When casting cracks, I leave the pulp to dry in the asphalt, sometimes for a few days. It becomes part of the environment. Cars drive over it, the pressure condensing and strengthening the form. Both delicate and resilient, the paper keeps the shape of the cracks when removed, acting as a relic of a specific fracture (with dirt and pine needles clinging to the fiber).

Whether catching sunlight or transforming cracks, my work gives a physicality to what is usually transient and intangible, visualizing the gap between passing and dwelling, broken and whole—between a reflection of what is and a proposal of what could be.

Emily Fussner is a multidisciplinary artist whose work has been exhibited in solo exhibitions at Museum of Contemporary Art Arlington (Arlington, VA, 2021) and IA&A at Hillyer (Washington, DC, 2019) and group shows at the Brentwoord Arts Exchange (Brentwood, MD, 2021), Target Gallery (Alexandria, VA, 2021) and the Tephra Institute of Contemporary Art (Reston, VA, 2020) among others.
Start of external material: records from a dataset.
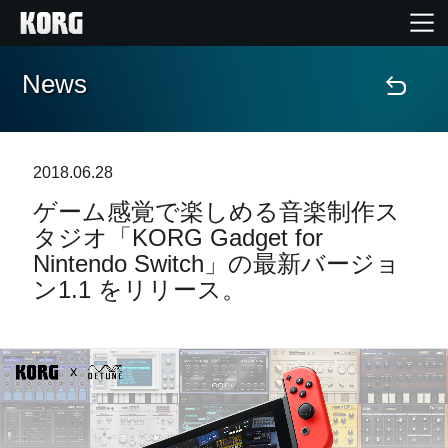
News
Home
Products
2018.06.28
ゲーム感覚で楽しめる音楽制作ス
Import Products
タジオ「KORG Gadget for
Nintendo Switch」の最新バージョ
Features
ン1.1 をリリース。
Events
Support
Store Locator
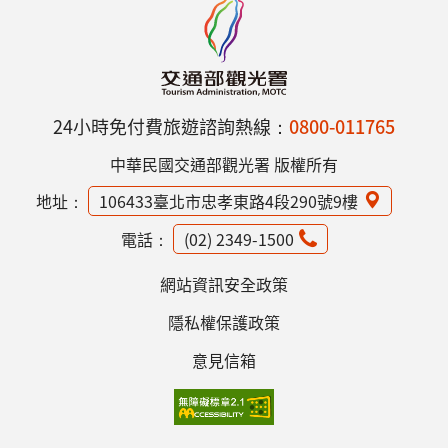
24小時免付費旅遊諮詢熱線：
0800-011765
中華民國交通部觀光署 版權所有
地址：
106433臺北市忠孝東路4段290號9樓
電話：
(02) 2349-1500
網站資訊安全政策
隱私權保護政策
意見信箱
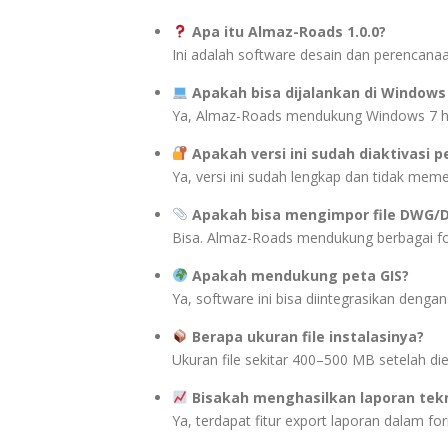
Apa itu Almaz-Roads 1.0.0?
Ini adalah software desain dan perencanaa
Apakah bisa dijalankan di Windows
Ya, Almaz-Roads mendukung Windows 7 hin
Apakah versi ini sudah diaktivasi 
Ya, versi ini sudah lengkap dan tidak mem
Apakah bisa mengimpor file DWG/
Bisa. Almaz-Roads mendukung berbagai f
Apakah mendukung peta GIS?
Ya, software ini bisa diintegrasikan denga
Berapa ukuran file instalasinya?
Ukuran file sekitar 400–500 MB setelah die
Bisakah menghasilkan laporan tek
Ya, terdapat fitur export laporan dalam f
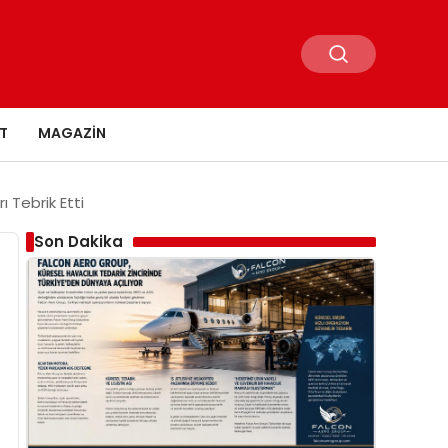
T
MAGAZIN
 Tebrik Etti
Son Dakika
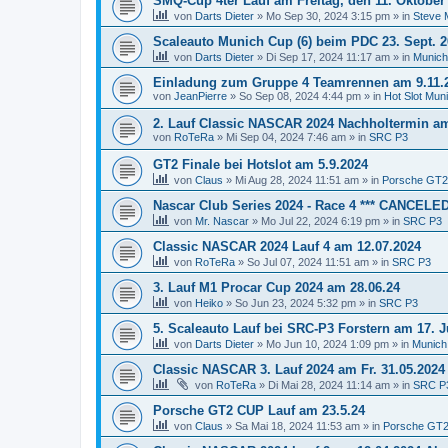
SMQ-Cup 4ter Lauf am Freitag, den 11. Oktobe
von
Darts Dieter
»
Mo Sep 30, 2024 3:15 pm
» in
Steve
Scaleauto Munich Cup (6) beim PDC 23. Sept. 
von
Darts Dieter
»
Di Sep 17, 2024 11:17 am
» in
Munich
Einladung zum Gruppe 4 Teamrennen am 9.11.
von
JeanPierre
»
So Sep 08, 2024 4:44 pm
» in
Hot Slot Mun
2. Lauf Classic NASCAR 2024 Nachholtermin am F
von
RoTeRa
»
Mi Sep 04, 2024 7:46 am
» in
SRC P3
GT2 Finale bei Hotslot am 5.9.2024
von
Claus
»
Mi Aug 28, 2024 11:51 am
» in
Porsche GT2
Nascar Club Series 2024 - Race 4 *** CANCELED
von
Mr. Nascar
»
Mo Jul 22, 2024 6:19 pm
» in
SRC P3
Classic NASCAR 2024 Lauf 4 am 12.07.2024
von
RoTeRa
»
So Jul 07, 2024 11:51 am
» in
SRC P3
3. Lauf M1 Procar Cup 2024 am 28.06.24
von
Heiko
»
So Jun 23, 2024 5:32 pm
» in
SRC P3
5. Scaleauto Lauf bei SRC-P3 Forstern am 17. J
von
Darts Dieter
»
Mo Jun 10, 2024 1:09 pm
» in
Munich
Classic NASCAR 3. Lauf 2024 am Fr. 31.05.2024
von
RoTeRa
»
Di Mai 28, 2024 11:14 am
» in
SRC P
Porsche GT2 CUP Lauf am 23.5.24
von
Claus
»
Sa Mai 18, 2024 11:53 am
» in
Porsche GT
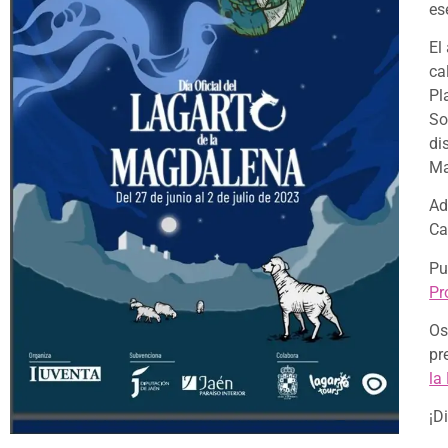
es
El
ca
Pl
So
di
Ma
Ad
Ca
Pu
Pr
Os
pr
la
¡D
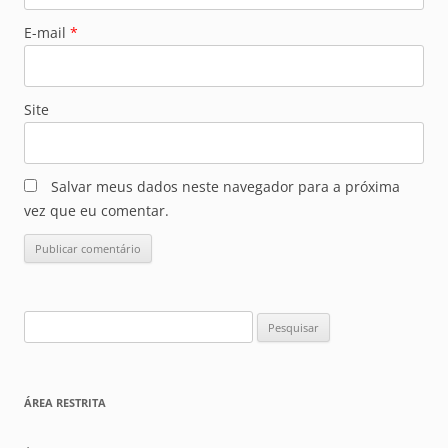
E-mail
*
Site
Salvar meus dados neste navegador para a próxima
vez que eu comentar.
Pesquisar
por:
ÁREA RESTRITA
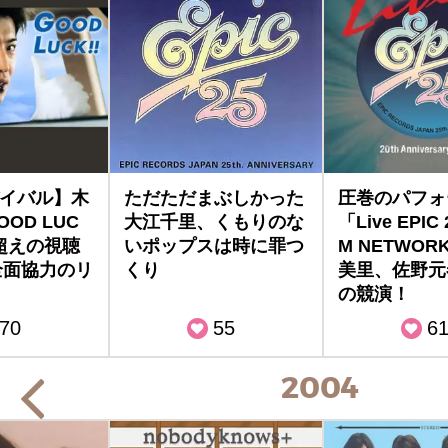
バイバル】木
ただただまぶしかった
圧巻のパフォ
OD LUC
大江千里、くもりのな
「Live EPIC
％超えの視聴
いポップスは時に罪つ
M NETWO
全面協力のリ
くり
美里、佐野元
の競演！
70
55
6
2004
She has been commissioned to create site-specific installations for Georgetown Glow (2021) and The Foggy Bottom Outdoor Sculpture Biennial (2018). Fussner holds an MFA in Visual Arts from George Mason University (2019) and a BS in Printmaking from Indiana Wesleyan University (2013). She participated in a summer residency at GlogauAIR through American University’s MFA Studio Berlin in 2019 and was awarded a 2018-2019 Virginia Museum of Fine Arts Graduate Fellowship. Emily grew up in Indonesia, Indiana, and New Zealand, and now lives in the Washington, DC area. She is currently a resident artist at Museum of Contemporary Art Arlington, and is the Events Manager & Resident Designer for Washington Project for the Arts.